Innenminister wird befragt

Frankreichs Innenminister Christophe Castaner soll einem Bericht zufolge nach der tödlichen Messerattacke in der kommenden Woche Parlamentariern Rede und Antwort stehen. Der Minister werde in den kommenden Tagen von vier Abgeordneten der Nationalversammlung und vier Senatoren befragt, berichtete der Fernsehsender BFMTV am Sonntag in Berufung auf Parlamentskreise.

Die Anhörung soll demnach unter Ausschluss der Öffentlichkeit stattfinden. Ein Polizeimitarbeiter hatte am Donnerstag vier seiner Kollegen in der Polizeipräfektur der französischen Hauptstadt mit einem Messer getötet und war dann erschossen worden.

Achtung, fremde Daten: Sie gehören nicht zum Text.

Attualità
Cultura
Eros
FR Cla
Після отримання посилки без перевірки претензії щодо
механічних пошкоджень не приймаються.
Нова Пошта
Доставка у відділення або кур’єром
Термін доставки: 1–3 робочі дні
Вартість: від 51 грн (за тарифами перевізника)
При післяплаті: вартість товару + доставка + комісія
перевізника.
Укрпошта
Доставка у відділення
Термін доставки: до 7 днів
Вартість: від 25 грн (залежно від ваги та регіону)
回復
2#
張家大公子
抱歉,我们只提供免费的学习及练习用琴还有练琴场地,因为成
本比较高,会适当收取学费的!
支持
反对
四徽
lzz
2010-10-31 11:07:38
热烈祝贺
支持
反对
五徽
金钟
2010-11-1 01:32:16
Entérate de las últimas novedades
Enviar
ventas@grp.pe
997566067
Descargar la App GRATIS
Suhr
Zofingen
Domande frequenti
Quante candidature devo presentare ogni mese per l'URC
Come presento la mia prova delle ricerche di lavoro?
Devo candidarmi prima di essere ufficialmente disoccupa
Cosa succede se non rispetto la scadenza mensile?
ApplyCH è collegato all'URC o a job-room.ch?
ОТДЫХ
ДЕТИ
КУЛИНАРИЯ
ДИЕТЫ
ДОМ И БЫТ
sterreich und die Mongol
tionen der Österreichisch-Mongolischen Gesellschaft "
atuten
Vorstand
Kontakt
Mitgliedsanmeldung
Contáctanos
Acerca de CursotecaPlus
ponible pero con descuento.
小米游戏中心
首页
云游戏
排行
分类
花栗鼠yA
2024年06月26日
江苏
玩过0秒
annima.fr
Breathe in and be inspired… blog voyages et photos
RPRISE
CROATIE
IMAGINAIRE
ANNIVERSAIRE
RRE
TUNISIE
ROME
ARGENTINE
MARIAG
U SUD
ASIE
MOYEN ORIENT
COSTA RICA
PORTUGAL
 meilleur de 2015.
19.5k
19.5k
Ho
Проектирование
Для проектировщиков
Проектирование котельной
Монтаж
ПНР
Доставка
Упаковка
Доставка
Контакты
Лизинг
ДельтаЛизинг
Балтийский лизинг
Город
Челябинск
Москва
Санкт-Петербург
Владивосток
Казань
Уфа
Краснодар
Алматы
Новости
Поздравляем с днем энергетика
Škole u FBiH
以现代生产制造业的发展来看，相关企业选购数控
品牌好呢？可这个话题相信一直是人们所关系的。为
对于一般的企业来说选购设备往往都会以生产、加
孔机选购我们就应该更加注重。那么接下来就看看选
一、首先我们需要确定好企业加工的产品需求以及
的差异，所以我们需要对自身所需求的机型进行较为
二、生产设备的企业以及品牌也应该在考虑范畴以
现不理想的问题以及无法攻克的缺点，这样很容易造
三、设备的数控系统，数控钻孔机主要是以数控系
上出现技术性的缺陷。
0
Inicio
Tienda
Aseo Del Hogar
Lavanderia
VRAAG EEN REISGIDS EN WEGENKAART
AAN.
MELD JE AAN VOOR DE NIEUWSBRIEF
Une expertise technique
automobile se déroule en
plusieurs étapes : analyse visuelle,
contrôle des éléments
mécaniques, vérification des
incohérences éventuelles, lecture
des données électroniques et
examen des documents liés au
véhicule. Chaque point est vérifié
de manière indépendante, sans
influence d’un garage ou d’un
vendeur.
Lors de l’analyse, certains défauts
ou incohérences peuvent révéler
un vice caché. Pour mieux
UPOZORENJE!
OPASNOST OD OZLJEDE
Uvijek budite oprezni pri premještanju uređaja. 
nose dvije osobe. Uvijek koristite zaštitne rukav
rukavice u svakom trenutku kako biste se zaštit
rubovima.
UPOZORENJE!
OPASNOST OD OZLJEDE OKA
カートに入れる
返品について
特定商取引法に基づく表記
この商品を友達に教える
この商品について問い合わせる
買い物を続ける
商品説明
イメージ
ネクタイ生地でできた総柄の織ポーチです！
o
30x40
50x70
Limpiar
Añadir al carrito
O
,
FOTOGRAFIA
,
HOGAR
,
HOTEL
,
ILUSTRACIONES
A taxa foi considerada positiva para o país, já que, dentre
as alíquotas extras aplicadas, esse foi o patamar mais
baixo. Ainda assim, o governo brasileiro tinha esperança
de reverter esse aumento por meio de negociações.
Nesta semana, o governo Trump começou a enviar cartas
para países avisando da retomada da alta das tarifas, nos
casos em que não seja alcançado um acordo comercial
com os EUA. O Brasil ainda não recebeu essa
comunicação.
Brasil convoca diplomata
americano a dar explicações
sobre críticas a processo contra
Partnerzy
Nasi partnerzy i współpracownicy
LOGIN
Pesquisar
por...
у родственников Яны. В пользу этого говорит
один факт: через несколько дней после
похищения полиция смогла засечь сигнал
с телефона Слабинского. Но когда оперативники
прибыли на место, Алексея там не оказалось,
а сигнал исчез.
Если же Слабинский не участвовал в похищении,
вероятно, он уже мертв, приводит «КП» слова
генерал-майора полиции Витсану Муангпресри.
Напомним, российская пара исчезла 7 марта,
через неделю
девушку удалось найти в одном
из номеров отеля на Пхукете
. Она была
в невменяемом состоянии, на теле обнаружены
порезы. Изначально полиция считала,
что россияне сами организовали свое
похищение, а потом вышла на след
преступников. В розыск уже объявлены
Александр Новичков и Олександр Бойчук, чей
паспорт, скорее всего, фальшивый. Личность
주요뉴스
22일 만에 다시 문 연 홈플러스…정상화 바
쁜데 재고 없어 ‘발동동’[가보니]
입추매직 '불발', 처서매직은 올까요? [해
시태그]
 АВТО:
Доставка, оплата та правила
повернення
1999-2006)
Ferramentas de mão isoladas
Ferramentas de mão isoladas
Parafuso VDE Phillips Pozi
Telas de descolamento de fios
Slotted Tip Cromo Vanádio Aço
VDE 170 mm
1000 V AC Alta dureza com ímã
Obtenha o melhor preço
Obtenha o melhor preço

Nach dem bisherigen Stand der Ermittlungen gibt es Hinweise auf ein terroristisches Motiv der Tat. Bei der Befragung Castaners dürfte es auch darum gehen, ob er die Wahrheit sagte, als er direkt nach dem Anschlag betonte, der 45-jährige Täter sei dahin nicht negativ aufgefallen. Oppositionspolitiker warfen dem Minister vor, dabei eine ihm bekannte mögliche Radikalisierung des mutmaßlichen Angreifers verschwiegen zu haben und forderten seinen Rücktritt. Die Republikaner in der Nationalversammlung kündigten an, einen parlamentarischen Untersuchungsausschuss beantragen zu wollen.